Page text:
□ □ □

Design of Simulation Experiments
 3.1
 To test the Fairness Emergence hypothesis, we have used simulation experiments. The FE hypothesis would hold if we could establish that the reputation system causes an increase of the equity of the distribution of utilities. In particular, we will be interested to study the impact of the quality of the reputation system on the equity of utility distributions.
 3.2
 The simulator is based on the Repast 3.1 platform (Repast 2003) and resembles a reputation system of Internet auctions. In the design of the simulator, we had to make a decision about a sufficiently realistic, yet not too complex model of the auction system, of user behavior, and of the reputation system. We chose to simulate the reputation system and the behavior of its users as faithfully as possible (the only simplification is that we use only positive and negative feedbacks). The reputation system is always available and provides complete information based on available feedbacks (we do not take into account the incompleteness of results of searches for feedbacks, but this effect is similar to the lack of available feedback from the point of view of the agent). The provided information is processed by a reputation algorithm (in our simulations, we do not specify where this algorithm is executed—it could be done by the reputation system or by the agents themselves). In this paper, we consider two reputation algorithms: a simple ratio of positive feedbacks and an algorithm that takes into consideration implicit negative feedbacks.
 3.3
 The auction system, on the other hand, has been simplified. We simulate the selection of users using random choice of a set of potential sellers. The choosing user (the buyer) selects one of the sellers that has the highest reputation in the set.

□ □ □

What to work on:
a) Repeat the passage from the simulation experiments text word for word, from "Design of Simulation" up to and including "of utility distributions.".
b) Go on with the text on simulating reputation systems in Internet auctions, picking up after its final sentence.

□ □ □

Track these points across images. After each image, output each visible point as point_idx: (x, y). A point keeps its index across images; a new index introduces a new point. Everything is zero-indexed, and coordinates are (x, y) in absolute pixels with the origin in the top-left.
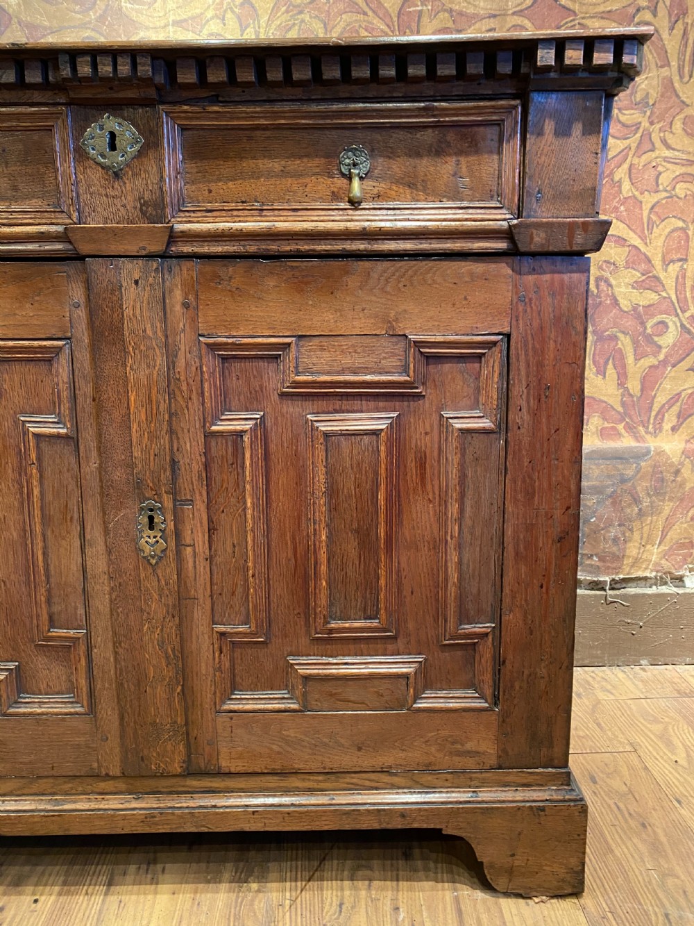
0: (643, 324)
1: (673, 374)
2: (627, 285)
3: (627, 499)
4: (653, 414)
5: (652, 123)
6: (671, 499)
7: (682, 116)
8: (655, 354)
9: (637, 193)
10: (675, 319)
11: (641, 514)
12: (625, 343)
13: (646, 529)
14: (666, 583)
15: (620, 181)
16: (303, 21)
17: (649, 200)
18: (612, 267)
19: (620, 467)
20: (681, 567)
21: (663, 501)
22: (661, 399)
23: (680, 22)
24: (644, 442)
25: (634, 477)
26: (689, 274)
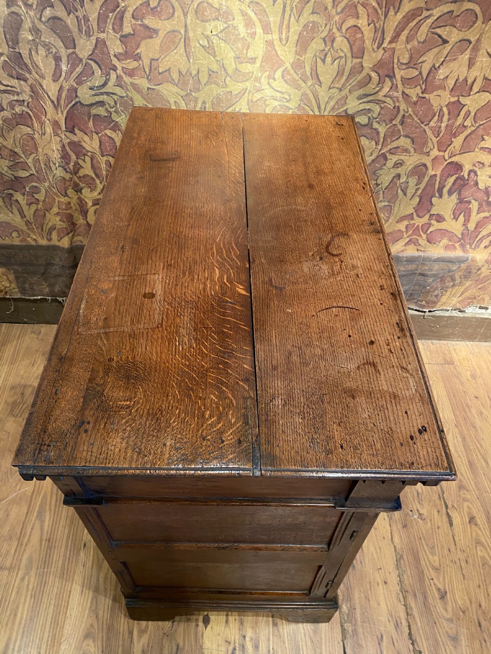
2: (486, 176)
3: (448, 279)
4: (477, 239)
6: (471, 280)
12: (474, 205)
13: (454, 291)
18: (482, 165)
19: (450, 266)
20: (465, 307)
25: (455, 270)
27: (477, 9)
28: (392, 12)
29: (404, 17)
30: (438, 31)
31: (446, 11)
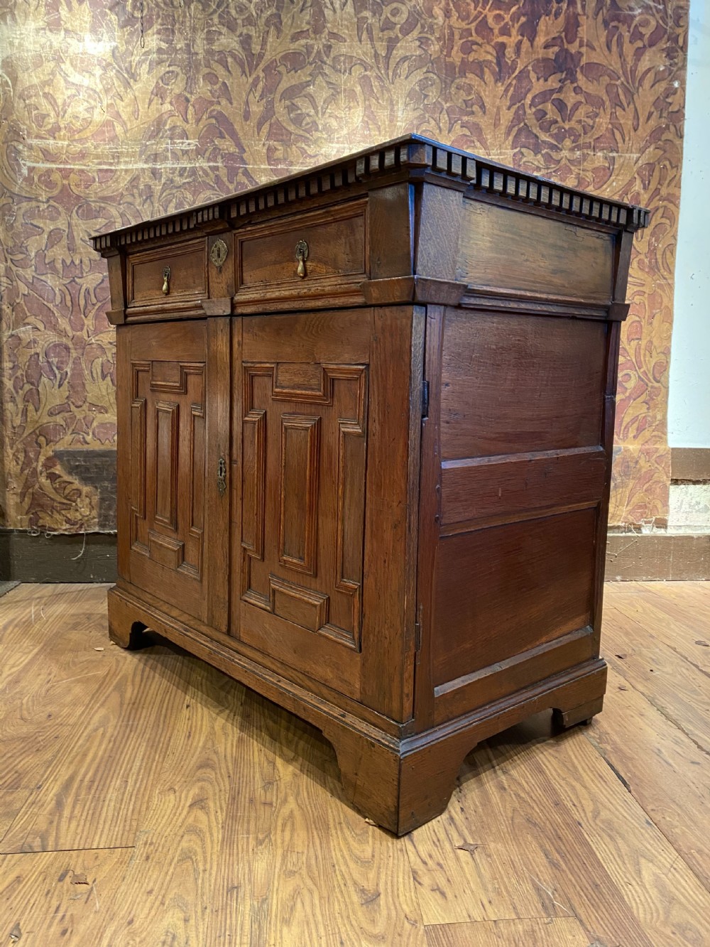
1: (634, 405)
4: (623, 428)
6: (633, 478)
7: (637, 259)
8: (623, 393)
10: (635, 373)
11: (616, 487)
13: (619, 496)
14: (630, 531)
20: (639, 520)
21: (629, 479)
24: (617, 444)
26: (643, 347)
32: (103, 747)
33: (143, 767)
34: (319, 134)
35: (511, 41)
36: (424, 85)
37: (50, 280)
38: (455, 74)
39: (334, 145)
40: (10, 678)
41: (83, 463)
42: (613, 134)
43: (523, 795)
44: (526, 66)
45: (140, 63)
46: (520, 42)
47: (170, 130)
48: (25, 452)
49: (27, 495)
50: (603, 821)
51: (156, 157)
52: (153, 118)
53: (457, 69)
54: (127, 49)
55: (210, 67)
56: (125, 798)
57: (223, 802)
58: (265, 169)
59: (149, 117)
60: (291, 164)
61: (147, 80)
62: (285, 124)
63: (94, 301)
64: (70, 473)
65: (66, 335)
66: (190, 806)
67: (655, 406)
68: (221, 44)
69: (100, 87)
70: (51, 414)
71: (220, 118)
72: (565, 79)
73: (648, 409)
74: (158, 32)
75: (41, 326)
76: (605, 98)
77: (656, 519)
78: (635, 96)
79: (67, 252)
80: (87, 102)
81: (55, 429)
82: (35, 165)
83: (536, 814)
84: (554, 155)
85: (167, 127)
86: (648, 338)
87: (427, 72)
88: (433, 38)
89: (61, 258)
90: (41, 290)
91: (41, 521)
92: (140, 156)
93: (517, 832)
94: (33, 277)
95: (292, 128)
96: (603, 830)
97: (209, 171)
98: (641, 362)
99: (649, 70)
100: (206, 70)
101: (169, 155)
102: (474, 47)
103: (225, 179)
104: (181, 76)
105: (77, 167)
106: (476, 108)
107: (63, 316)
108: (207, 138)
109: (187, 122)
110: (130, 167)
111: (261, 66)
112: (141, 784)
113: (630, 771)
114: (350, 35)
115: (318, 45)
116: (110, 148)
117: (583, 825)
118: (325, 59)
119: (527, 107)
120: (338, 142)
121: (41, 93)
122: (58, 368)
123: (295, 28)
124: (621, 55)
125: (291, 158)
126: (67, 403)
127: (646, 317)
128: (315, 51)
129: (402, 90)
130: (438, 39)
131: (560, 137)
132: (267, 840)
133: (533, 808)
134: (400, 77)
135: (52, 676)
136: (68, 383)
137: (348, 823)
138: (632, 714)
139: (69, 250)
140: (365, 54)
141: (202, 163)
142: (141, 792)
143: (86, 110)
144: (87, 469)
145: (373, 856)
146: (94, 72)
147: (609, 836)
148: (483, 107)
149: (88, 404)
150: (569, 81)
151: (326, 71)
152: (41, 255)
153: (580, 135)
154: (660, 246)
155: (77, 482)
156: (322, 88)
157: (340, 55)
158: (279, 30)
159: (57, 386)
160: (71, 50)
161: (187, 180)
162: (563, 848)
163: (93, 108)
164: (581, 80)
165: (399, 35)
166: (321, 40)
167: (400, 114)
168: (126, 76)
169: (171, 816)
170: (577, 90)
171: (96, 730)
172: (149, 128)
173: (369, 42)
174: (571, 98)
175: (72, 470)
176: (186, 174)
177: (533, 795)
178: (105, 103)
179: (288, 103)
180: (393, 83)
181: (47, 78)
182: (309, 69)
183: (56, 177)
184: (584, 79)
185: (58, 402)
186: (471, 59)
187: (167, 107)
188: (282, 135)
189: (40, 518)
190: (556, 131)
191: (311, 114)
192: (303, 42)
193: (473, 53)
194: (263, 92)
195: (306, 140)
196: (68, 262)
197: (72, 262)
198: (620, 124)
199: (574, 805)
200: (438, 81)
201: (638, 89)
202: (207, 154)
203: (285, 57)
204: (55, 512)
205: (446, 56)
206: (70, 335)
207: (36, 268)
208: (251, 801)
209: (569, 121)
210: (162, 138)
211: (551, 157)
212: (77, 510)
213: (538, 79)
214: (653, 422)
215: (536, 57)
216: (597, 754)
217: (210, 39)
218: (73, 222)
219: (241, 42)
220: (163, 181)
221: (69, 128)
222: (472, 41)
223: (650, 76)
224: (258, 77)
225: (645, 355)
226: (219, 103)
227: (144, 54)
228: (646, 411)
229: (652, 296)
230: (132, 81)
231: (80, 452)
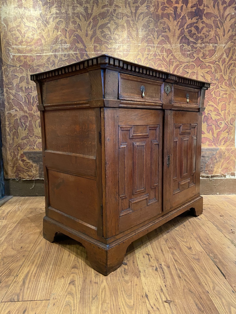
0: (217, 123)
1: (223, 133)
2: (214, 115)
3: (214, 159)
4: (219, 141)
5: (218, 83)
6: (223, 159)
7: (224, 82)
8: (220, 129)
9: (216, 97)
10: (224, 122)
11: (217, 162)
12: (213, 126)
13: (218, 165)
14: (222, 177)
15: (212, 94)
16: (150, 62)
17: (218, 98)
18: (211, 111)
19: (213, 152)
20: (225, 173)
21: (221, 159)
22: (221, 138)
23: (224, 64)
24: (217, 147)
25: (216, 154)
26: (226, 113)
27: (194, 64)
28: (171, 66)
29: (175, 67)
30: (185, 70)
31: (186, 65)
32: (39, 260)
33: (53, 268)
34: (112, 41)
35: (179, 6)
36: (148, 22)
37: (21, 94)
38: (159, 18)
39: (117, 44)
40: (9, 233)
41: (33, 156)
42: (216, 38)
43: (187, 280)
44: (185, 14)
45: (50, 18)
46: (182, 6)
47: (60, 41)
48: (14, 152)
49: (15, 167)
50: (216, 291)
51: (56, 51)
52: (54, 37)
53: (160, 16)
54: (45, 13)
55: (74, 19)
56: (47, 280)
57: (81, 282)
58: (93, 54)
59: (53, 37)
60: (102, 51)
61: (52, 24)
62: (100, 38)
63: (36, 101)
64: (29, 159)
65: (27, 113)
66: (69, 284)
67: (231, 133)
68: (78, 10)
69: (37, 27)
70: (22, 139)
71: (78, 36)
72: (199, 19)
73: (228, 134)
74: (56, 7)
75: (18, 110)
76: (213, 25)
77: (231, 173)
78: (224, 24)
79: (26, 84)
80: (32, 32)
81: (23, 144)
82: (15, 54)
83: (192, 288)
84: (195, 46)
85: (59, 40)
86: (229, 110)
87: (150, 18)
88: (151, 6)
89: (24, 86)
90: (18, 97)
91: (19, 176)
92: (50, 50)
93: (185, 295)
94: (15, 93)
95: (102, 39)
96: (217, 295)
97: (74, 55)
98: (226, 118)
99: (229, 14)
100: (73, 20)
101: (60, 50)
102: (166, 8)
103: (80, 58)
104: (64, 22)
105: (29, 55)
106: (167, 30)
107: (25, 106)
108: (73, 43)
109: (66, 38)
110: (47, 54)
111: (92, 18)
112: (52, 275)
113: (225, 271)
114: (122, 6)
115: (111, 10)
116: (40, 48)
117: (209, 293)
118: (114, 14)
119: (185, 29)
120: (118, 44)
121: (16, 30)
122: (24, 124)
123: (103, 4)
124: (218, 9)
125: (102, 50)
126: (27, 136)
127: (228, 102)
128: (110, 12)
129: (141, 24)
130: (153, 6)
131: (197, 39)
132: (96, 298)
133: (191, 286)
134: (140, 20)
135: (23, 232)
136: (28, 129)
137: (124, 291)
138: (226, 247)
139: (27, 83)
140: (128, 12)
141: (71, 52)
142: (52, 278)
143: (32, 35)
144: (35, 158)
145: (134, 305)
146: (34, 22)
147: (220, 297)
148: (169, 30)
149: (34, 136)
150: (200, 19)
151: (114, 19)
152: (18, 85)
153: (204, 38)
154: (233, 77)
155: (31, 162)
156: (113, 25)
157: (119, 13)
158: (97, 5)
159: (24, 130)
160: (26, 14)
161: (67, 58)
162: (202, 302)
163: (34, 34)
164: (204, 19)
165: (140, 5)
166: (112, 8)
167: (140, 33)
168: (45, 22)
169: (63, 288)
170: (203, 22)
171: (37, 253)
172: (53, 40)
173: (129, 8)
174: (201, 25)
175: (29, 158)
176: (66, 56)
177: (191, 280)
178: (38, 33)
179: (101, 30)
180: (137, 22)
181: (18, 24)
182: (108, 18)
183: (22, 58)
184: (205, 18)
185: (24, 135)
186: (165, 13)
187: (59, 33)
188: (99, 42)
189: (19, 175)
190: (195, 37)
191: (109, 34)
192: (106, 9)
193: (166, 10)
194: (92, 27)
195: (107, 43)
196: (27, 87)
197: (28, 87)
198: (218, 34)
199: (206, 284)
200: (153, 21)
201: (225, 21)
202: (73, 49)
203: (100, 14)
204: (24, 173)
205: (156, 12)
206: (28, 112)
207: (16, 90)
208: (90, 282)
209: (200, 33)
210: (58, 44)
211: (194, 46)
212: (32, 172)
213: (189, 19)
214: (230, 139)
215: (188, 11)
216: (213, 264)
217: (74, 9)
218: (28, 74)
219: (84, 9)
220: (58, 59)
221: (26, 42)
222: (165, 6)
223: (229, 16)
224: (90, 21)
225: (227, 116)
226: (77, 31)
227: (51, 15)
228: (228, 135)
229: (230, 95)
230: (47, 24)
231: (32, 152)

□ □ □

Written answers:
a)
Design of Simulation Experiments
 3.1
 To test the Fairness Emergence hypothesis, we have used simulation experiments. The FE hypothesis would hold if we could establish that the reputation system causes an increase of the equity of the distribution of utilities. In particular, we will be interested to study the impact of the quality of the reputation system on the equity of utility distributions.

b)
 3.4
 After the buyer has selected a seller, a transaction between the two agents may occur. However, this is not always the case in our simulations, because the chosen seller may have a reputation that is too low for the buyer. If the chosen seller has a reputation below the buyer's acceptance threshold, no transaction will occur. Still, we count the number of such transaction attempts in our simulation. The number of transaction attempts is used as a measure of time in our simulation (since we assume that each transaction attempt would consume some time and effort on behalf of a buyer, the number of such transaction attempts is limited). Furthermore, the granularity of transaction attempts in our simulation is very high. To show meaningful results, we group several hundred subsequent transaction attempts into one turn. The turn is used as a measure of time for the demonstration of simulation results.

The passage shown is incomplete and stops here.